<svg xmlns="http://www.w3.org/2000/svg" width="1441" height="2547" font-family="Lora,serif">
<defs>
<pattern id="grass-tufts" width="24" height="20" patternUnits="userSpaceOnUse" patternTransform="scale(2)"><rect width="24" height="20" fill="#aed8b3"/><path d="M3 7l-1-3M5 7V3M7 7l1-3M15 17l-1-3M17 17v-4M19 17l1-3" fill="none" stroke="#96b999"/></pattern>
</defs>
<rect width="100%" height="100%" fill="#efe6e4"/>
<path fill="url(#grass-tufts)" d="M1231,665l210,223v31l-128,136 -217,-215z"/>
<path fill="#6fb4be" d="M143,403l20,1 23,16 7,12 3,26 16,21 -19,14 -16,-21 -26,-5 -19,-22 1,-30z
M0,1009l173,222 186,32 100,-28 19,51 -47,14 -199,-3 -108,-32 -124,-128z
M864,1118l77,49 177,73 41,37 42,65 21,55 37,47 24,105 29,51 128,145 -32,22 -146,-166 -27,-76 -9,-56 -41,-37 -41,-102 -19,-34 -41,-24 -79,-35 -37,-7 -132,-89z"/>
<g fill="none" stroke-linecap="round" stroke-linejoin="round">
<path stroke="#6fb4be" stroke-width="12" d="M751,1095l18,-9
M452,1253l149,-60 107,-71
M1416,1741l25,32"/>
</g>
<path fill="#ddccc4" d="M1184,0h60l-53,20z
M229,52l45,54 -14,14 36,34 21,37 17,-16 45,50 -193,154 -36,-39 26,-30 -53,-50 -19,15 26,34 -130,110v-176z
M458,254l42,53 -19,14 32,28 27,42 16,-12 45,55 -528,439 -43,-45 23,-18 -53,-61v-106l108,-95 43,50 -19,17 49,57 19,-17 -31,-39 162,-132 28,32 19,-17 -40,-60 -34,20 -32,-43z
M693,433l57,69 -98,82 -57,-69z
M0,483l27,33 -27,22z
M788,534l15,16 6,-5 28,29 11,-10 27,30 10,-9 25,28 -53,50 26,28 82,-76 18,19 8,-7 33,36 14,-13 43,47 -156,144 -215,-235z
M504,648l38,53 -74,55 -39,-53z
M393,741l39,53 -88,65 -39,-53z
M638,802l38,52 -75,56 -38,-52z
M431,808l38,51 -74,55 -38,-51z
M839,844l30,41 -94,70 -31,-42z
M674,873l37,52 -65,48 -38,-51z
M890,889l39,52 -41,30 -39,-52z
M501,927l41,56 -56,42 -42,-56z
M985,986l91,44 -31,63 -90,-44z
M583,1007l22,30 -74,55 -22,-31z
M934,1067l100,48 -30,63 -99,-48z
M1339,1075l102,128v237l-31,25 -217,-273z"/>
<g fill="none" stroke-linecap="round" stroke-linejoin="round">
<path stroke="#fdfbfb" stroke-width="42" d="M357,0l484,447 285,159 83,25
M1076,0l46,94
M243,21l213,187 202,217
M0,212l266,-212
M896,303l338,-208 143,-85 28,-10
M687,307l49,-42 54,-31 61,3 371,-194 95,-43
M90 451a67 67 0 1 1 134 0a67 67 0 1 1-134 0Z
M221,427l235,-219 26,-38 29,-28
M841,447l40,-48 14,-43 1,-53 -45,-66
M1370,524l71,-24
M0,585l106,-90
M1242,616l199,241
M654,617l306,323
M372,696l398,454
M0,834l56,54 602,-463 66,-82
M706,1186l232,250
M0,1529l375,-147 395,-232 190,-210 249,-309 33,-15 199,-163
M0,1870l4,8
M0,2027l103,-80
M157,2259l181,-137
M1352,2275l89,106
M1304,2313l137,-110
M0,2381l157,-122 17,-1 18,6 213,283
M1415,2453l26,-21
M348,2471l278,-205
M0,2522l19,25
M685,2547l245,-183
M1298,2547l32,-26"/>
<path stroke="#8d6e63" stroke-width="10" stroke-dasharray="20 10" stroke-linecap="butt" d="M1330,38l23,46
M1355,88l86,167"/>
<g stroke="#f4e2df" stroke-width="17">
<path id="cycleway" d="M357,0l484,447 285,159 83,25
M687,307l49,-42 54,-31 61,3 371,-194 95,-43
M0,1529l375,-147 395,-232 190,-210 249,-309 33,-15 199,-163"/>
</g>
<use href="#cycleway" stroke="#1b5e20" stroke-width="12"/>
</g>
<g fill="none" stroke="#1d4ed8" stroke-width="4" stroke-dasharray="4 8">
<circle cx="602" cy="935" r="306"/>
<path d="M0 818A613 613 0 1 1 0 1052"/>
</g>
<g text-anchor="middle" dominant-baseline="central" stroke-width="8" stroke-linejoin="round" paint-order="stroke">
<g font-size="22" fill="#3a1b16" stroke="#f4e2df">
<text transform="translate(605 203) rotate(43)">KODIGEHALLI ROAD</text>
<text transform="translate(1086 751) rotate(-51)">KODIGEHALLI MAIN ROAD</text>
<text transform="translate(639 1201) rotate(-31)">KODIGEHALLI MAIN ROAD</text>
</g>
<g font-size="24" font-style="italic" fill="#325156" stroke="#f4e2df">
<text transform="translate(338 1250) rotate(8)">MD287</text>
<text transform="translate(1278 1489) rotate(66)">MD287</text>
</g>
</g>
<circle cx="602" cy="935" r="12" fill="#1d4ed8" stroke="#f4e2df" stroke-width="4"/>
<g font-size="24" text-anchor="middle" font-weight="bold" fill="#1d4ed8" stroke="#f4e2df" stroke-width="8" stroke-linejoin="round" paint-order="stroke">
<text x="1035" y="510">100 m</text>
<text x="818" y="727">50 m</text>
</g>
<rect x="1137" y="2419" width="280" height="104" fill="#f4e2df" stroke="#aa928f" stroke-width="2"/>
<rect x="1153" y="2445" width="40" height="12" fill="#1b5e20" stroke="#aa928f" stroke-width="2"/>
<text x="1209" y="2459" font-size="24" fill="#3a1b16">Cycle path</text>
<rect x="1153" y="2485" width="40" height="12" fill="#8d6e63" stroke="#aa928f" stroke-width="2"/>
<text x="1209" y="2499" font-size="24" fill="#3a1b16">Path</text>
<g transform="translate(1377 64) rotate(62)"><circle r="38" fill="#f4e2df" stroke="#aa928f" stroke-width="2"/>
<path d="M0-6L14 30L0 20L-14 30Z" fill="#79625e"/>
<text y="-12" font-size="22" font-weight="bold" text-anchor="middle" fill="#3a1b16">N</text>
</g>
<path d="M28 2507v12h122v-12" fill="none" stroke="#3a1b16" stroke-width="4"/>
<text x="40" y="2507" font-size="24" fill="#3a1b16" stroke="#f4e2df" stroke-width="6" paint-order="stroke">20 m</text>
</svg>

(PROMPT)
Return every line of the material word for word.

(REPLY TO THE TASK)
<svg xmlns="http://www.w3.org/2000/svg" width="1441" height="2547" font-family="Lora,serif">
<defs>
<pattern id="grass-tufts" width="24" height="20" patternUnits="userSpaceOnUse" patternTransform="scale(2)"><rect width="24" height="20" fill="#aed8b3"/><path d="M3 7l-1-3M5 7V3M7 7l1-3M15 17l-1-3M17 17v-4M19 17l1-3" fill="none" stroke="#96b999"/></pattern>
</defs>
<rect width="100%" height="100%" fill="#efe6e4"/>
<path fill="url(#grass-tufts)" d="M1231,665l210,223v31l-128,136 -217,-215z"/>
<path fill="#6fb4be" d="M143,403l20,1 23,16 7,12 3,26 16,21 -19,14 -16,-21 -26,-5 -19,-22 1,-30z
M0,1009l173,222 186,32 100,-28 19,51 -47,14 -199,-3 -108,-32 -124,-128z
M864,1118l77,49 177,73 41,37 42,65 21,55 37,47 24,105 29,51 128,145 -32,22 -146,-166 -27,-76 -9,-56 -41,-37 -41,-102 -19,-34 -41,-24 -79,-35 -37,-7 -132,-89z"/>
<g fill="none" stroke-linecap="round" stroke-linejoin="round">
<path stroke="#6fb4be" stroke-width="12" d="M751,1095l18,-9
M452,1253l149,-60 107,-71
M1416,1741l25,32"/>
</g>
<path fill="#ddccc4" d="M1184,0h60l-53,20z
M229,52l45,54 -14,14 36,34 21,37 17,-16 45,50 -193,154 -36,-39 26,-30 -53,-50 -19,15 26,34 -130,110v-176z
M458,254l42,53 -19,14 32,28 27,42 16,-12 45,55 -528,439 -43,-45 23,-18 -53,-61v-106l108,-95 43,50 -19,17 49,57 19,-17 -31,-39 162,-132 28,32 19,-17 -40,-60 -34,20 -32,-43z
M693,433l57,69 -98,82 -57,-69z
M0,483l27,33 -27,22z
M788,534l15,16 6,-5 28,29 11,-10 27,30 10,-9 25,28 -53,50 26,28 82,-76 18,19 8,-7 33,36 14,-13 43,47 -156,144 -215,-235z
M504,648l38,53 -74,55 -39,-53z
M393,741l39,53 -88,65 -39,-53z
M638,802l38,52 -75,56 -38,-52z
M431,808l38,51 -74,55 -38,-51z
M839,844l30,41 -94,70 -31,-42z
M674,873l37,52 -65,48 -38,-51z
M890,889l39,52 -41,30 -39,-52z
M501,927l41,56 -56,42 -42,-56z
M985,986l91,44 -31,63 -90,-44z
M583,1007l22,30 -74,55 -22,-31z
M934,1067l100,48 -30,63 -99,-48z
M1339,1075l102,128v237l-31,25 -217,-273z"/>
<g fill="none" stroke-linecap="round" stroke-linejoin="round">
<path stroke="#fdfbfb" stroke-width="42" d="M357,0l484,447 285,159 83,25
M1076,0l46,94
M243,21l213,187 202,217
M0,212l266,-212
M896,303l338,-208 143,-85 28,-10
M687,307l49,-42 54,-31 61,3 371,-194 95,-43
M90 451a67 67 0 1 1 134 0a67 67 0 1 1-134 0Z
M221,427l235,-219 26,-38 29,-28
M841,447l40,-48 14,-43 1,-53 -45,-66
M1370,524l71,-24
M0,585l106,-90
M1242,616l199,241
M654,617l306,323
M372,696l398,454
M0,834l56,54 602,-463 66,-82
M706,1186l232,250
M0,1529l375,-147 395,-232 190,-210 249,-309 33,-15 199,-163
M0,1870l4,8
M0,2027l103,-80
M157,2259l181,-137
M1352,2275l89,106
M1304,2313l137,-110
M0,2381l157,-122 17,-1 18,6 213,283
M1415,2453l26,-21
M348,2471l278,-205
M0,2522l19,25
M685,2547l245,-183
M1298,2547l32,-26"/>
<path stroke="#8d6e63" stroke-width="10" stroke-dasharray="20 10" stroke-linecap="butt" d="M1330,38l23,46
M1355,88l86,167"/>
<g stroke="#f4e2df" stroke-width="17">
<path id="cycleway" d="M357,0l484,447 285,159 83,25
M687,307l49,-42 54,-31 61,3 371,-194 95,-43
M0,1529l375,-147 395,-232 190,-210 249,-309 33,-15 199,-163"/>
</g>
<use href="#cycleway" stroke="#1b5e20" stroke-width="12"/>
</g>
<g fill="none" stroke="#1d4ed8" stroke-width="4" stroke-dasharray="4 8">
<circle cx="602" cy="935" r="306"/>
<path d="M0 818A613 613 0 1 1 0 1052"/>
</g>
<g text-anchor="middle" dominant-baseline="central" stroke-width="8" stroke-linejoin="round" paint-order="stroke">
<g font-size="22" fill="#3a1b16" stroke="#f4e2df">
<text transform="translate(605 203) rotate(43)">KODIGEHALLI ROAD</text>
<text transform="translate(1086 751) rotate(-51)">KODIGEHALLI MAIN ROAD</text>
<text transform="translate(639 1201) rotate(-31)">KODIGEHALLI MAIN ROAD</text>
</g>
<g font-size="24" font-style="italic" fill="#325156" stroke="#f4e2df">
<text transform="translate(338 1250) rotate(8)">MD287</text>
<text transform="translate(1278 1489) rotate(66)">MD287</text>
</g>
</g>
<circle cx="602" cy="935" r="12" fill="#1d4ed8" stroke="#f4e2df" stroke-width="4"/>
<g font-size="24" text-anchor="middle" font-weight="bold" fill="#1d4ed8" stroke="#f4e2df" stroke-width="8" stroke-linejoin="round" paint-order="stroke">
<text x="1035" y="510">100 m</text>
<text x="818" y="727">50 m</text>
</g>
<rect x="1137" y="2419" width="280" height="104" fill="#f4e2df" stroke="#aa928f" stroke-width="2"/>
<rect x="1153" y="2445" width="40" height="12" fill="#1b5e20" stroke="#aa928f" stroke-width="2"/>
<text x="1209" y="2459" font-size="24" fill="#3a1b16">Cycle path</text>
<rect x="1153" y="2485" width="40" height="12" fill="#8d6e63" stroke="#aa928f" stroke-width="2"/>
<text x="1209" y="2499" font-size="24" fill="#3a1b16">Path</text>
<g transform="translate(1377 64) rotate(62)"><circle r="38" fill="#f4e2df" stroke="#aa928f" stroke-width="2"/>
<path d="M0-6L14 30L0 20L-14 30Z" fill="#79625e"/>
<text y="-12" font-size="22" font-weight="bold" text-anchor="middle" fill="#3a1b16">N</text>
</g>
<path d="M28 2507v12h122v-12" fill="none" stroke="#3a1b16" stroke-width="4"/>
<text x="40" y="2507" font-size="24" fill="#3a1b16" stroke="#f4e2df" stroke-width="6" paint-order="stroke">20 m</text>
</svg>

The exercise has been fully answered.